Around 1.2 million people are internally displaced within Iraq.
The Qatar Red Crescent Society’s (QRCS) Iraqi representative is working on a project to help disadvantaged families in Iraqi Kurdistan and support their livelihoods.
The 15-month project, which has a total budget of $202,579, focuses on displaced Iraqis in and outside of camps, as well as underprivileged families from the host community.
It aims to empower internally displaced persons (IDPs) in camps, those living outside of camps, and the most vulnerable returnees by assisting them in securing basic requirements such as health care, food, education, and other services.
A goal is also to improve livelihoods by supporting agricultural activities, livestock breeding, and vocational training, thereby giving people a source of income and minimising reliance on humanitarian relief and passive adaption techniques.
The project will provide 31 women who don’t live in camps and who support their families with a stable source of income and safe and adequate living conditions for both them and their families.
Another aspect of the project is providing practical sewing skills training to female breadwinners in 20 displaced households in Erbil’s Bahirka camp. This will provide them with basic services like education, food, and health care.

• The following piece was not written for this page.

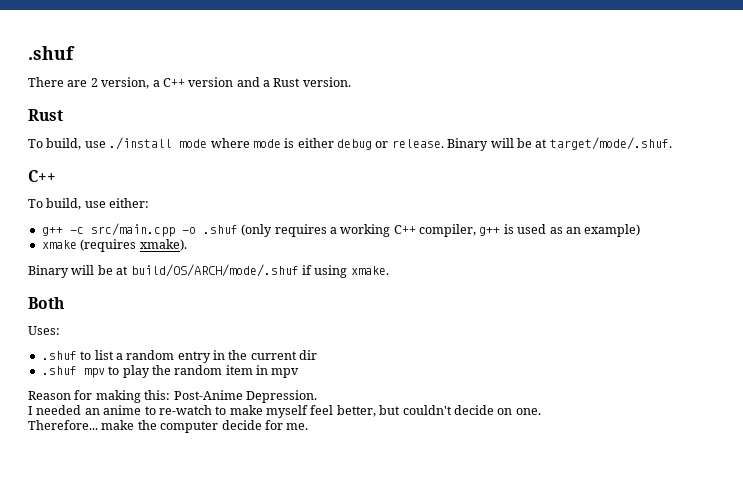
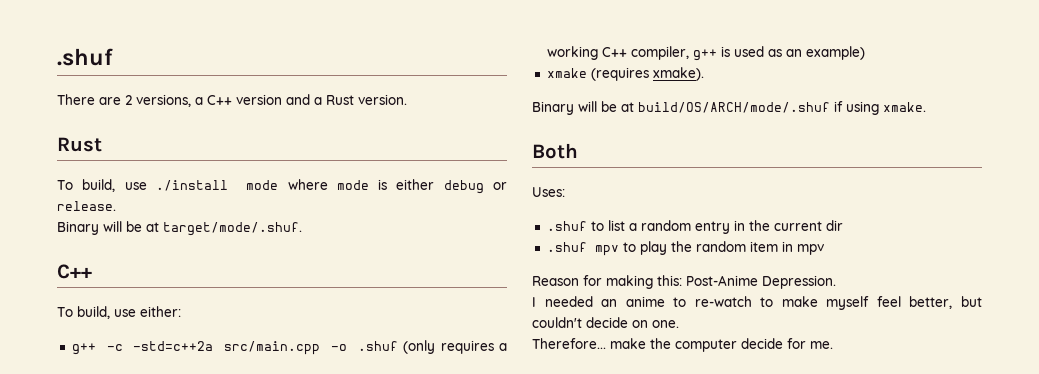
[101,77,150,89] version, -> [136,94,191,107] versions,
(444, 143) none -> (116, 206) //
(84, 230) none -> [133,341,214,351] -std=c++2a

The activities include conducting a field assessment of poor displaced families at camps in Erbil’s Khabat district, and both the Khanke and Sharya towns in Dohuk. The beneficiaries are identified based on eligibility. QRDCS will be conducting a field assessment of poor and displaced families headed by women at the Bahirka camp in Erbil, and selecting beneficiaries of vocational training, among others.
Sheep have already been provided to 20 non-camp displaced women in Khanke and Sharya in Dohuk, as well as 10 needy local women in Khabat. Eight of them each got a dairy cow and 600 kg of fodder, while 23 women got three sheep, four chickens, one rooster, and 225 kg of fodder.
Internal displacement in Iraq
An internally displaced person is a person who is forced to leave their home but remains within the borders of their country. They are frequently referred to as refugees, despite the fact that they do not meet the legal standards.
Within Iraq, around 1.2 million people are internally displaced, with more than half of them having been there for more than four years, and 4.1 million people require humanitarian aid. People’s ability to return home is hampered by insecurity, a lack of livelihood, and destroyed or damaged housing.
Internal displacement in Iraq has a long history, entrenched in sectarian and ethnic tensions and fueled by decades of authoritarian government, armed conflict, the American invasion, and, most recently, the fight against ISIL.
The most recent wave of migration began in late 2012, when ISIL began to take over vast areas of land, resulting in massive displacement in the years that followed.
New displacement has decreased since the formal end of the fight against the organisation in December 2017, and people have begun to return home. Since then, annual returns have outweighed new displacements.